This retrospective study (study code 2018-010IP-22) was approved by the local institutional review committee. Abdominal SWI data was collected in consecutive patients, since May 1, 2017, as part of an ongoing study looking at SWI’s relevance in imaging the biliary system. Adult patients receiving a diagnostic MRI for suspected biliary pathology, subsequent to a diagnostic US examination were included in this larger study. Patients who had contraindication to MRI due to metallic implants were excluded. As part of this study, informed consent was obtained from all the patients before MRI. The data collected in such manner was later retrospectively evaluated for CBD stone visualization, for the purposes of the current study.

For the current retrospective evaluation study, inclusion criteria were: (a) patients receiving abdominal MRI exam between May 1, 2017, and March 15, 2020; (b) patients clinically suspected of having biliary stones or biliary pancreatitis, based on symptoms and abnormal liver function tests—alkaline phosphatase and gammaglutamyl transferase levels; (c) patients who had received a subsequent ERCP with or without clinical EUS examination. Exclusion criteria were: (a) patients whose MRI scans were incomplete due to claustrophobia or other reasons.

All MRI examinations were performed on an Ingenia 3.0T (Philips) system. Imaging protocol consisted of the conventional diagnostic imaging sequences that included MRCP, T2- weighted BTFE and T2-weighted turbo spin echo, and an additional abdominal SWI, acquired with the imaging parameters shown in Table 1. Acquisition time for the 3D SWI in axial orientation was 17 s per breath-hold and consisted of 2-3 such breath-holds for covering the region of interest. Findings from diagnostic/therapeutic ERCP/EUS in the same sitting were used as gold standard to confirm MRI findings. Based on ERCP/EUS results, data of cases without CBD stones were excluded. The remaining data were reviewed by 2 radiologists with 9 and >30 years of experience in abdominal radiology, in consensus, denoted by cR for consensus review. These radiologists were blinded to the results of ERCP/ EUS examination at the time of their review of MRI data. Both susceptibility weighted magnitude and the phase output from SWI sequence were reviewed as part of SWI data evaluation. Visualization status of calculi within a particular sequence data was noted as yes/no. The proportion of cases where calculi were visualized in conventional techniques (MRCP, balanced turbo field echo [BTFE], and T2-weighted imaging)) and in SWI were noted. In cases where stones were visualized in SWI, the nature of their phase signature was also measured as either diamagnetic (+ve phase), paramagnetic (–ve phase), or indeterminate (mixed phase).

The relative contribution of SWI was assessed by cR alone, and classified into one of four categories for each case: (1) no contribution to CBD stone visualization—defined as non-visualization of the CBD stone in SWI data, which was (were) clearly observed in at least one of the conventional techniques; (2) same as conventional techniques—defined as visualization of stones in SWI, which is in agreement, in location and extent, with one or more of the conventional techniques; (3) improved diagnostic confidence —defined as cases in which unambiguous visualization of stones in SWI (either phase or magnitude), which were only seen as suspicious duct narrowing, sludge, or filling defects in either of the 3 conventional techniques; (4) critical for diagnosis of CBD calculi—defined as cases in which there was clear visualization of stone(s) in SWI data (either phase or magnitude), which were missed in the first review of the data from conventional techniques.

> **SUPPLIED ENTRIES**:

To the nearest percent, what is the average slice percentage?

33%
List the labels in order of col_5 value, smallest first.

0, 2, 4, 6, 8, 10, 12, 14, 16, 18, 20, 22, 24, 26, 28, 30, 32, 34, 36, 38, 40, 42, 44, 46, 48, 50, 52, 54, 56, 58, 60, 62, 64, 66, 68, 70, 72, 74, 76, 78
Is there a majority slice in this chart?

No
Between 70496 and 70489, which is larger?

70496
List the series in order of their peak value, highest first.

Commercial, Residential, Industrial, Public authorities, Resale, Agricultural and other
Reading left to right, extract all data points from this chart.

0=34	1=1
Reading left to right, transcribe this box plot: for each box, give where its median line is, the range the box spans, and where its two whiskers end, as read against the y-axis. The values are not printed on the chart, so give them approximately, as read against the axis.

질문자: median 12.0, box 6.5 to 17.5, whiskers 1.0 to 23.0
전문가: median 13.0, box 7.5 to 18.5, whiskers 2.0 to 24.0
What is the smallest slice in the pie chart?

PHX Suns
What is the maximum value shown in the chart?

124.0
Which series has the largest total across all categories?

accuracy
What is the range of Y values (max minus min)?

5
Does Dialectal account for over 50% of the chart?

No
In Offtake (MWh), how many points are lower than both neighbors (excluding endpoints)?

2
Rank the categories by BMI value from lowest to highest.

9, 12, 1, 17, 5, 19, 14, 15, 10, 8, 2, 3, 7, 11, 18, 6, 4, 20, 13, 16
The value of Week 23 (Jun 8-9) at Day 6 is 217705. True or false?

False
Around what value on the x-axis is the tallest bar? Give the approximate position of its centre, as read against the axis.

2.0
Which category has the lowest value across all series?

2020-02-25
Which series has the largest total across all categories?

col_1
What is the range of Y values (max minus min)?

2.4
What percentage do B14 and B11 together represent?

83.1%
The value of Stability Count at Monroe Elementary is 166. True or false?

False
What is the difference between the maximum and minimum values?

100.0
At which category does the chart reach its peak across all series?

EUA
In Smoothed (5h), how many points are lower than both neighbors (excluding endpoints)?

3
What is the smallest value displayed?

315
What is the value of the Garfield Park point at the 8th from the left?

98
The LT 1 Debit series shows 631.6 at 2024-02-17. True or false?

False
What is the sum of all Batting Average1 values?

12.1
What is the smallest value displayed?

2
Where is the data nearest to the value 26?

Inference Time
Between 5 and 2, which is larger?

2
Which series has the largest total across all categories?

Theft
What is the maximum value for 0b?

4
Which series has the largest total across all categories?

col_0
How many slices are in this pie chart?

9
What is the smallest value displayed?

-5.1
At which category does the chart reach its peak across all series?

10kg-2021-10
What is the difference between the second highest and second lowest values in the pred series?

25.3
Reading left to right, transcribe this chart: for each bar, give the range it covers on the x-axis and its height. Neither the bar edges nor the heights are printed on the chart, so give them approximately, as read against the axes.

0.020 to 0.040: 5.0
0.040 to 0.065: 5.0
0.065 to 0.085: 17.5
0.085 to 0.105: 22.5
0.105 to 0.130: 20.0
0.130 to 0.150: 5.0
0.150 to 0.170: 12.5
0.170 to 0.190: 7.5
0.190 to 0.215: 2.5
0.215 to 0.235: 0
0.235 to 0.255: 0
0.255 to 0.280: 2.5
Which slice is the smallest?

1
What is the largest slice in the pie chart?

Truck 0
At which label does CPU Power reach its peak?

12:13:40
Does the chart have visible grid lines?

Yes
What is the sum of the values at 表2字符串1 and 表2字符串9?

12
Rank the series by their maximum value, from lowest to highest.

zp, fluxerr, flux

> **PROBLEM TO SOLVE**: Copy out the part of the MRI biliary stone study text between "This retrospective study" and "the current study.", inclusive.

> **SOLUTION FOR THIS TASK**:
This retrospective study (study code 2018-010IP-22) was approved by the local institutional review committee. Abdominal SWI data was collected in consecutive patients, since May 1, 2017, as part of an ongoing study looking at SWI’s relevance in imaging the biliary system. Adult patients receiving a diagnostic MRI for suspected biliary pathology, subsequent to a diagnostic US examination were included in this larger study. Patients who had contraindication to MRI due to metallic implants were excluded. As part of this study, informed consent was obtained from all the patients before MRI. The data collected in such manner was later retrospectively evaluated for CBD stone visualization, for the purposes of the current study.